GT is based on the statistical methods of analysis of variance. Factors thought to have a major inﬂuence on test scores are included in a design, and the analysis allows the researcher to determine how much inﬂuence each factor has on variation in test scores. GT allows the computation of diﬀerent estimates of reliability, depending on which factors are considered important for a particular use of the test.

As an example, consider a test of writing, in which each student writes three brief essays, each of which is scored by two raters. GT allows the estimation of how much variation in test scores is due to variation in essay topics, and how much is due to variation in raters.

Like classical test theory, GT is primarily concerned with the behavior of the test as a whole, rather than the performance of components, such as subscores or items. For further details on GT, see Generalizability Theory. The classic source on GT is the book by Cronbach et al. (1972). Shavelson et al. (1989) provides a less technical overview.

## 3. Item Response Theory

Since 1980 there has been a steady rise in the use of item response theory, or IRT, to solve some of the problems that CTT could not adequately deal with. IRT, like CTT, is based on an assumption that a single underlying dimension is being measured. But the basic conceptual idea behind IRT is the relationship be-tween the score (usually right/wrong) on an item and the underlying dimension, whereas CTT is based on the relationship between total test score and the underlying dimension. This relationship represented by an item characteristic curve, or ICC, shows how the probability of getting the item right (for dichotomous items) changes with the underlying trait. As the probability cannot be below zero or greater than one, the ICC generally has an elongated S shape. In three parameter models, the items may diﬀer in whether the curve starts at zero for people of very low ability (no guessing) or above zero (if guessing correct is likely); how fast the curve rises (discrimination); and whether the curve is to the left (easy), in the middle, or to the right (hard). In two-parameter models, only discrimination and diﬃculty are used; guessing is ﬁxed at zero. And for one-parameter (Rasch) models, only diﬃculty is used; guessing is ﬁxed at zero and discrimination at one for all items.
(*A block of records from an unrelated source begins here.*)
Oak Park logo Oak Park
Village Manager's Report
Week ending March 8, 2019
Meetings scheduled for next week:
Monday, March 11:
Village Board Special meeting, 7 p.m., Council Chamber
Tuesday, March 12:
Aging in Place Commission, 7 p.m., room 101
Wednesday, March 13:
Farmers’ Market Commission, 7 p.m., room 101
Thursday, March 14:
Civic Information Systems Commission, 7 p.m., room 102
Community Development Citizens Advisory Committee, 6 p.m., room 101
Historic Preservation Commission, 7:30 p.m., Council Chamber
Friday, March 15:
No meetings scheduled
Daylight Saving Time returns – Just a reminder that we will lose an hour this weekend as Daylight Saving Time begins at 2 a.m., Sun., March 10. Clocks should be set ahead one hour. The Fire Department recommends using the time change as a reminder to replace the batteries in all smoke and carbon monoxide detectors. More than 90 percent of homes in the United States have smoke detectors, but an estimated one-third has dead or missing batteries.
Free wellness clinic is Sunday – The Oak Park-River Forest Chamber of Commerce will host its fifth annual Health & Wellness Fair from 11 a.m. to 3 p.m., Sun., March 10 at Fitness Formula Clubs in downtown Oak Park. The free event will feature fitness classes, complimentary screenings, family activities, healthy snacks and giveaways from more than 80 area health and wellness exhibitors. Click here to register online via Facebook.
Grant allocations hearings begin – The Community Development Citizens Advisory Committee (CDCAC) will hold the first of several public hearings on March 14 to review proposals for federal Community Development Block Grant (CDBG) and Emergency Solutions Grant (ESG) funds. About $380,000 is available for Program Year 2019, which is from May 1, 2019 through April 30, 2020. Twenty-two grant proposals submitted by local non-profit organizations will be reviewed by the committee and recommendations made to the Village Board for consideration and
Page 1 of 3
IRT models solve many problems that were diﬃcult for CTT, including the ability to construct a diﬀerent test for each test-taker, so that students at all levels of ability can be assessed with items appropriate to their status. Such ‘adaptive tests,’ generally administered by computers, are becoming standard in many large-scale testing situations in some countries, including the Graduate Record Examination (GRE) and licensing examinations in many ﬁelds.

In IRT, the traditional concept of reliability has no place. Instead, the emphasis is on the more basic concept of standard error of measurement; that is, how accurately has a test-taker’s true score been estimated? For a ﬁxed test given to a group of examinees, the test characteristic curve shows the standard error for each level of ability. Unlike the simplifying assumption of CTT, the standard error can vary with ability. For example, if a test is relatively easy, the standard error will be smaller for students of low ability levels, because the test is better matched to their ability; higher ability students will not be well measured by an easy test.
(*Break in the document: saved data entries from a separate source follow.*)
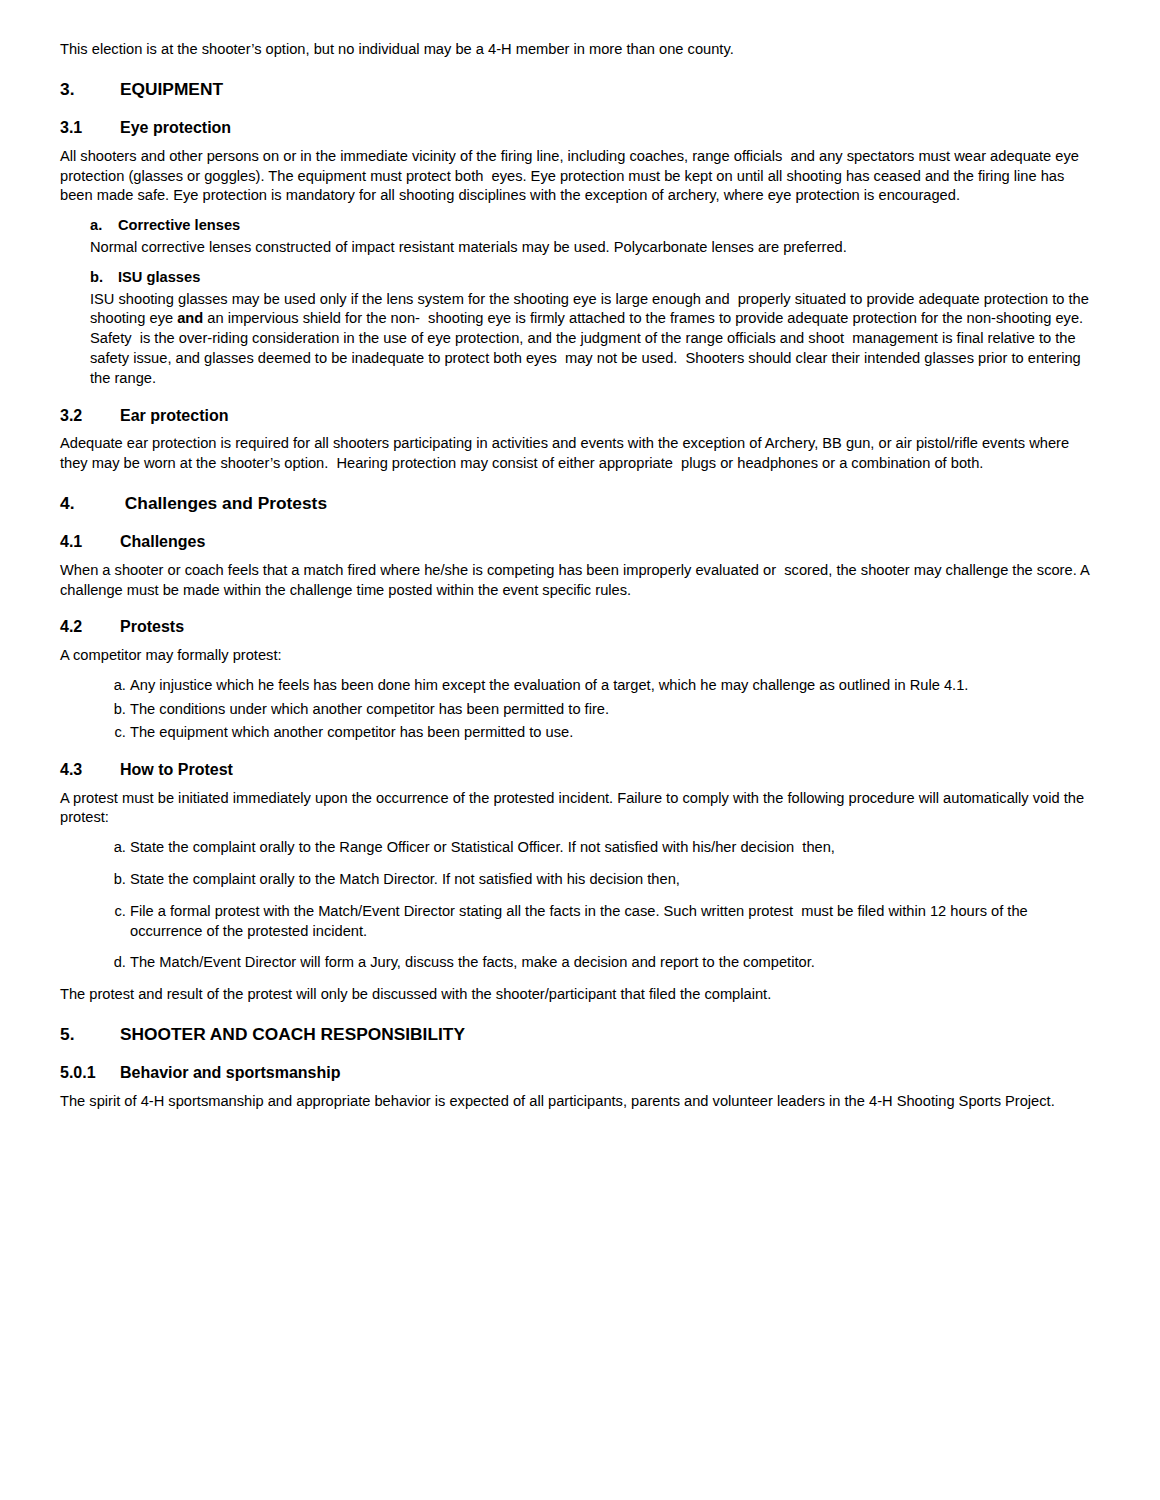This election is at the shooter’s option, but no individual may be a 4-H member in more than one county.
3. EQUIPMENT
3.1 Eye protection
All shooters and other persons on or in the immediate vicinity of the firing line, including coaches, range officials and any spectators must wear adequate eye protection (glasses or goggles). The equipment must protect both eyes. Eye protection must be kept on until all shooting has ceased and the firing line has been made safe. Eye protection is mandatory for all shooting disciplines with the exception of archery, where eye protection is encouraged.
a. Corrective lenses
Normal corrective lenses constructed of impact resistant materials may be used. Polycarbonate lenses are preferred.
b. ISU glasses
ISU shooting glasses may be used only if the lens system for the shooting eye is large enough and properly situated to provide adequate protection to the shooting eye and an impervious shield for the non- shooting eye is firmly attached to the frames to provide adequate protection for the non-shooting eye. Safety is the over-riding consideration in the use of eye protection, and the judgment of the range officials and shoot management is final relative to the safety issue, and glasses deemed to be inadequate to protect both eyes may not be used. Shooters should clear their intended glasses prior to entering the range.
3.2 Ear protection
Adequate ear protection is required for all shooters participating in activities and events with the exception of Archery, BB gun, or air pistol/rifle events where they may be worn at the shooter’s option. Hearing protection may consist of either appropriate plugs or headphones or a combination of both.
4. Challenges and Protests
4.1 Challenges
When a shooter or coach feels that a match fired where he/she is competing has been improperly evaluated or scored, the shooter may challenge the score. A challenge must be made within the challenge time posted within the event specific rules.
4.2 Protests
A competitor may formally protest:
Any injustice which he feels has been done him except the evaluation of a target, which he may challenge as outlined in Rule 4.1.
The conditions under which another competitor has been permitted to fire.
The equipment which another competitor has been permitted to use.
4.3 How to Protest
A protest must be initiated immediately upon the occurrence of the protested incident. Failure to comply with the following procedure will automatically void the protest:
State the complaint orally to the Range Officer or Statistical Officer. If not satisfied with his/her decision then,
State the complaint orally to the Match Director. If not satisfied with his decision then,
File a formal protest with the Match/Event Director stating all the facts in the case. Such written protest must be filed within 12 hours of the occurrence of the protested incident.
The Match/Event Director will form a Jury, discuss the facts, make a decision and report to the competitor.
The protest and result of the protest will only be discussed with the shooter/participant that filed the complaint.
5. SHOOTER AND COACH RESPONSIBILITY
5.0.1 Behavior and sportsmanship
The spirit of 4-H sportsmanship and appropriate behavior is expected of all participants, parents and volunteer leaders in the 4-H Shooting Sports Project.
## 4. Reliability In Criterion-Referenced Measurement

In some measurement situations the primary interest is in determining whether or not a person meets a predetermined standard or criterion. These judgments are sometimes made for individuals (e.g., is my student Karol reading at grade level?), and at other times for groups (e.g., what proportion of eighth-graders are reading at or above grade level?) In everyday life, drivers’ license test provides a familiar example of a criterion-referenced test. In education, the theory of criterion-referenced measurement was developed to provide suitable technical scaﬀolding for making such judgments.

Again using the concept of consistency as a basis for conceptualization, reliability of criterion-referenced measures is concerned with issues such as whether an individual would have received the same classiﬁcation if tested by diﬀerent raters, on a diﬀerent form of the test, or on diﬀerent days. It is clear that the consistency will depend on how close the individual’s true score is to the cut-point determining mastery. If a person is well above or below the cut-point, decisions will tend to be more consistent than for people near the cutpoint. In the extreme, if a person’s true score is exactly at the cut-point, then that person will pass half the time and fail the other half, no matter how well the test is constructed.
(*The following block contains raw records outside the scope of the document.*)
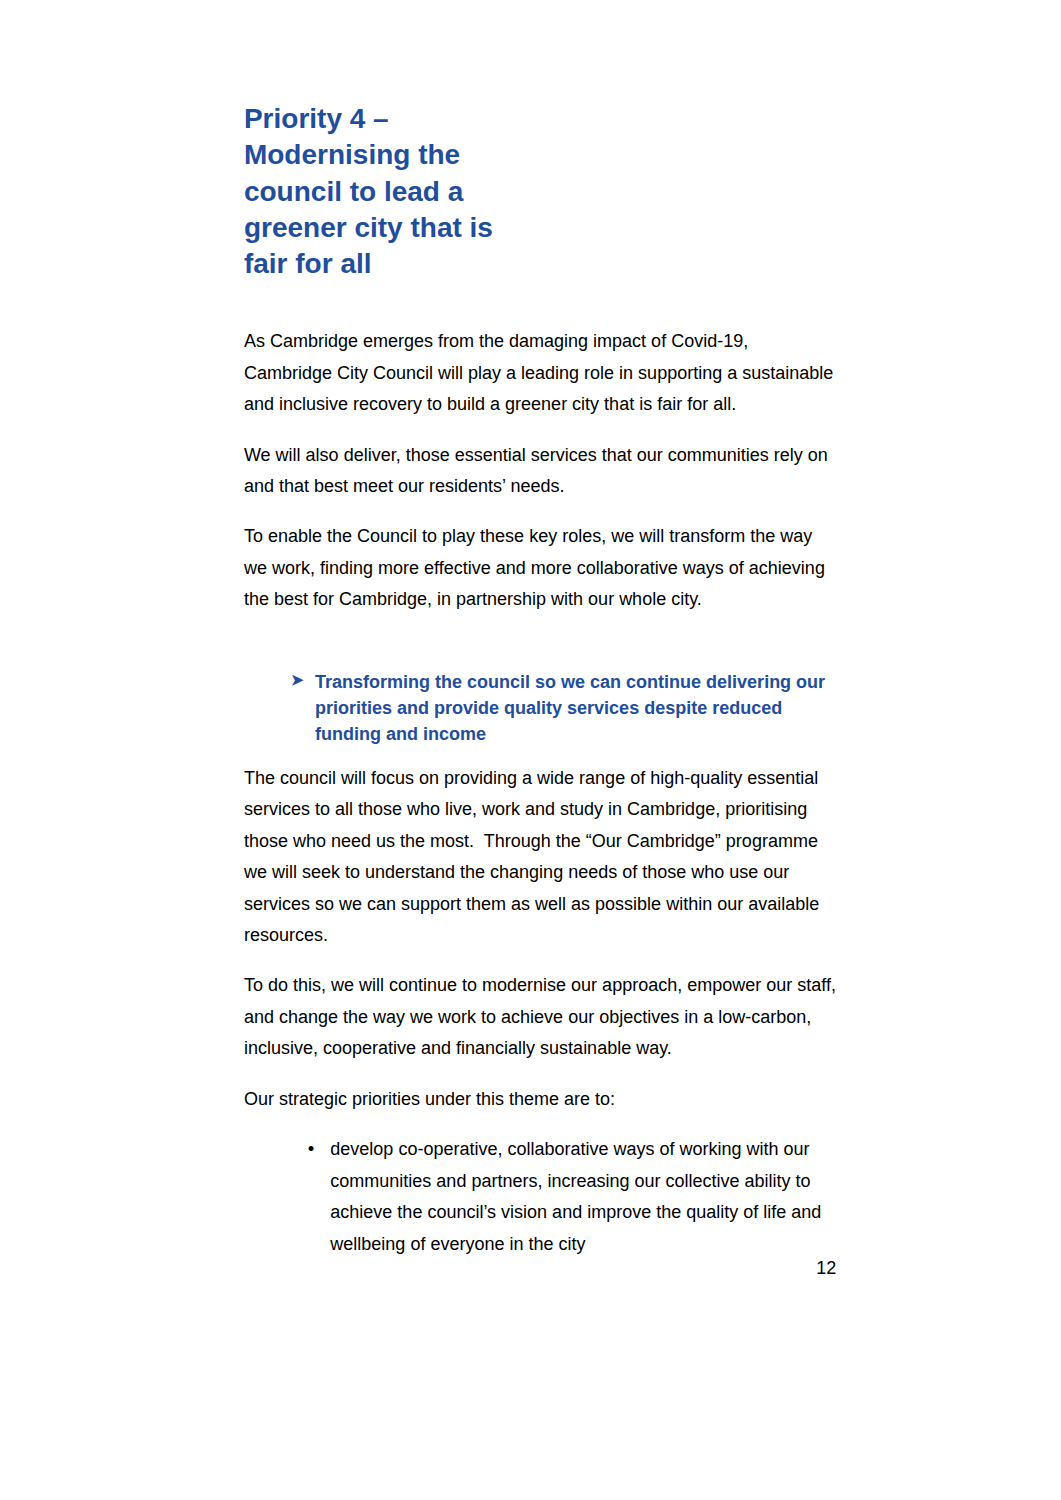Priority 4 – Modernising the council to lead a greener city that is fair for all
As Cambridge emerges from the damaging impact of Covid-19, Cambridge City Council will play a leading role in supporting a sustainable and inclusive recovery to build a greener city that is fair for all.
We will also deliver, those essential services that our communities rely on and that best meet our residents’ needs.
To enable the Council to play these key roles, we will transform the way we work, finding more effective and more collaborative ways of achieving the best for Cambridge, in partnership with our whole city.
Transforming the council so we can continue delivering our priorities and provide quality services despite reduced funding and income
The council will focus on providing a wide range of high-quality essential services to all those who live, work and study in Cambridge, prioritising those who need us the most. Through the “Our Cambridge” programme we will seek to understand the changing needs of those who use our services so we can support them as well as possible within our available resources.
To do this, we will continue to modernise our approach, empower our staff, and change the way we work to achieve our objectives in a low-carbon, inclusive, cooperative and financially sustainable way.
Our strategic priorities under this theme are to:
develop co-operative, collaborative ways of working with our communities and partners, increasing our collective ability to achieve the council’s vision and improve the quality of life and wellbeing of everyone in the city
12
Because of the ‘yes/no’ nature of scoring, criterion referenced test theory is somewhat diﬀerent than the usual classical test theory, but only because some diﬀerent statistical methods are appropriate for this type of data. Criterion-referenced measurement is also more obviously concerned with decisions made on the basis of a test; other test theory models are only implicitly concerned with such decisions. For more information about criterion-referenced measurement, see Hambleton et al. (1978), Harris et al. (1974), and Popham (1978).

## 5. Issues For Observational Measures

While many characteristics can be assessed through tests and questionnaires, others are better assessed through observation of behavior. Behavior can be assessed through direct observation, or it can be recorded for later coding into categories. The recording can be more or less direct, ranging from video and audio devices to the memory of observers about past behavior (where the recording is in the mind of the observer).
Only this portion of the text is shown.